**WHAT YOU SHOULD DO:** Please locate each line in the listing below that contains the word "right" and copy those lines out in full.

**THE INPUT:**

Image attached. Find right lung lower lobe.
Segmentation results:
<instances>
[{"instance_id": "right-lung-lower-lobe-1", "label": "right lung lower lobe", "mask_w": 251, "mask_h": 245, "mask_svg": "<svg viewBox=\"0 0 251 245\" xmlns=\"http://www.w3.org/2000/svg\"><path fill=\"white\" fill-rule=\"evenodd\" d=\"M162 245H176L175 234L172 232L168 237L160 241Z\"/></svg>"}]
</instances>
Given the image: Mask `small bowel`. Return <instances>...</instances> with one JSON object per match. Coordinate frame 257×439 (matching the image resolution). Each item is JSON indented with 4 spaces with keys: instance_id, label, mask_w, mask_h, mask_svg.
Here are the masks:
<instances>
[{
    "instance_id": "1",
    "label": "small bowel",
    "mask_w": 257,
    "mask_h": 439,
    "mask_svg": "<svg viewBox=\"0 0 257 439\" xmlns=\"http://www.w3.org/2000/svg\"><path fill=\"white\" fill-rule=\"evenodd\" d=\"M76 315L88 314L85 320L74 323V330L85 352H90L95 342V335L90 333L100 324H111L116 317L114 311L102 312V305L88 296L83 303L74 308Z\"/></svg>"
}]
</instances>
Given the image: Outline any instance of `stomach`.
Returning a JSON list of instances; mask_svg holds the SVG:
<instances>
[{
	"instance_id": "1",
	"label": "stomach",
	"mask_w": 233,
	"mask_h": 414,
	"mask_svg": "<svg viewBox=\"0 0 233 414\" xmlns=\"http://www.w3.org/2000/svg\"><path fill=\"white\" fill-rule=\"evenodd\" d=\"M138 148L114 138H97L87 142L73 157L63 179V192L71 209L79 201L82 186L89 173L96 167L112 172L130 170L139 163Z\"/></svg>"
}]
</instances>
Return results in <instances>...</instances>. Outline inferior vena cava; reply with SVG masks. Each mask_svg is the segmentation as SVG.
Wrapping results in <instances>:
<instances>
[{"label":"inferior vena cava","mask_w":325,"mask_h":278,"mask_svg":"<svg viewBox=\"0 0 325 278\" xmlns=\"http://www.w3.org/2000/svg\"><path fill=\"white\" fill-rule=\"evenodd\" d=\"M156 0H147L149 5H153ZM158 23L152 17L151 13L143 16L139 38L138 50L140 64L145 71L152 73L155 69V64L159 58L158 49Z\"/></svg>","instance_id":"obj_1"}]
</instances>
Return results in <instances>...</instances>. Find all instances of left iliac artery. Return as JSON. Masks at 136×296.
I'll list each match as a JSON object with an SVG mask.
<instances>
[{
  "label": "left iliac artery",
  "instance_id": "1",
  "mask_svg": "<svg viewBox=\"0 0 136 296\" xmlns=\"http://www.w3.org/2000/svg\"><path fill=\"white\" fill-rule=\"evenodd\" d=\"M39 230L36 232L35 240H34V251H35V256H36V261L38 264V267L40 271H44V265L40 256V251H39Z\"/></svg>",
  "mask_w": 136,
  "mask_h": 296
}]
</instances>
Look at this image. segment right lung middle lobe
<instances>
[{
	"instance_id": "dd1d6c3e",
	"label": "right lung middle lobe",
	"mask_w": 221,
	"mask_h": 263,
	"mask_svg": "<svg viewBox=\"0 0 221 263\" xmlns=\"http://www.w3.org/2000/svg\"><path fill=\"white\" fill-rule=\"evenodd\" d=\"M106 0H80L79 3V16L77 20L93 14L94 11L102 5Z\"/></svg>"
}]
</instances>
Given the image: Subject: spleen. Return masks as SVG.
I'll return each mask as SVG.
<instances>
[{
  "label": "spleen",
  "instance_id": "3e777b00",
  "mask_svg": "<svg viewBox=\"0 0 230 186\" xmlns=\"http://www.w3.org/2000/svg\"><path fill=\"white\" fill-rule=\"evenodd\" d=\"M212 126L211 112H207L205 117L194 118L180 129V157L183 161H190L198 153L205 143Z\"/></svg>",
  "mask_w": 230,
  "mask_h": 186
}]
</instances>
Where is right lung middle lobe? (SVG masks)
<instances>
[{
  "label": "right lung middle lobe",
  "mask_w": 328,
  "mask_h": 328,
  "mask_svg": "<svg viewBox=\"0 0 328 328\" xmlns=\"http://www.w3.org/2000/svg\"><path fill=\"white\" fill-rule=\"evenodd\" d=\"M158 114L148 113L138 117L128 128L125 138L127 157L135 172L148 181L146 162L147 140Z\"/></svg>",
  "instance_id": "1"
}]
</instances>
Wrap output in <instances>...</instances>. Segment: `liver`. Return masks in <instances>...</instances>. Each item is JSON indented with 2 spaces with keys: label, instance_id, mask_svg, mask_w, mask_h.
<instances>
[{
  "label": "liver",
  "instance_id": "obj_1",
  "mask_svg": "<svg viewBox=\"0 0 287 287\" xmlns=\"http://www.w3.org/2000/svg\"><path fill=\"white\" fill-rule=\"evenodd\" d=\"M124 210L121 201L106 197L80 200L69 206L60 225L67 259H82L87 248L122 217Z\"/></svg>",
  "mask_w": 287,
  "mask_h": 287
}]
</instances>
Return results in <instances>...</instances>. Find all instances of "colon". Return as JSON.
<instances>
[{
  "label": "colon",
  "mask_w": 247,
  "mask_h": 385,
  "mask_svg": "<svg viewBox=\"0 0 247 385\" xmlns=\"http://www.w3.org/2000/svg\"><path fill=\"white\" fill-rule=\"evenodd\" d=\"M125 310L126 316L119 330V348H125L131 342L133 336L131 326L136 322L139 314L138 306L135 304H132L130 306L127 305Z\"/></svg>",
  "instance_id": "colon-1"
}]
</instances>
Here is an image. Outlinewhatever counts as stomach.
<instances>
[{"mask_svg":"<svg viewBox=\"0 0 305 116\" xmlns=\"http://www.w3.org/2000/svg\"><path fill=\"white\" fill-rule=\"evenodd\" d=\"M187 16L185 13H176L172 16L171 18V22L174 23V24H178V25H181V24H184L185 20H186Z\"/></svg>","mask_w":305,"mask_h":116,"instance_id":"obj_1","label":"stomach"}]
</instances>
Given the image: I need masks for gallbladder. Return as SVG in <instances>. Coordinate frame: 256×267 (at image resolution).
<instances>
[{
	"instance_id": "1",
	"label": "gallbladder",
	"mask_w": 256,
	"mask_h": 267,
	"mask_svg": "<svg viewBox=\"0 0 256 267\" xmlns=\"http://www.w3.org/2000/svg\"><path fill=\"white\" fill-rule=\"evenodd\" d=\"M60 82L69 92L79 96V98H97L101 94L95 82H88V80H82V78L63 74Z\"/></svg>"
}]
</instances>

**TASK OUTPUT:**
Image attached. Find right lung lower lobe.
[{"instance_id": "right-lung-lower-lobe-1", "label": "right lung lower lobe", "mask_w": 251, "mask_h": 245, "mask_svg": "<svg viewBox=\"0 0 251 245\" xmlns=\"http://www.w3.org/2000/svg\"><path fill=\"white\" fill-rule=\"evenodd\" d=\"M162 245H176L175 234L172 232L168 237L160 241Z\"/></svg>"}]
Look at this image. segment right lung middle lobe
	"label": "right lung middle lobe",
Where is right lung middle lobe? (SVG masks)
  "label": "right lung middle lobe",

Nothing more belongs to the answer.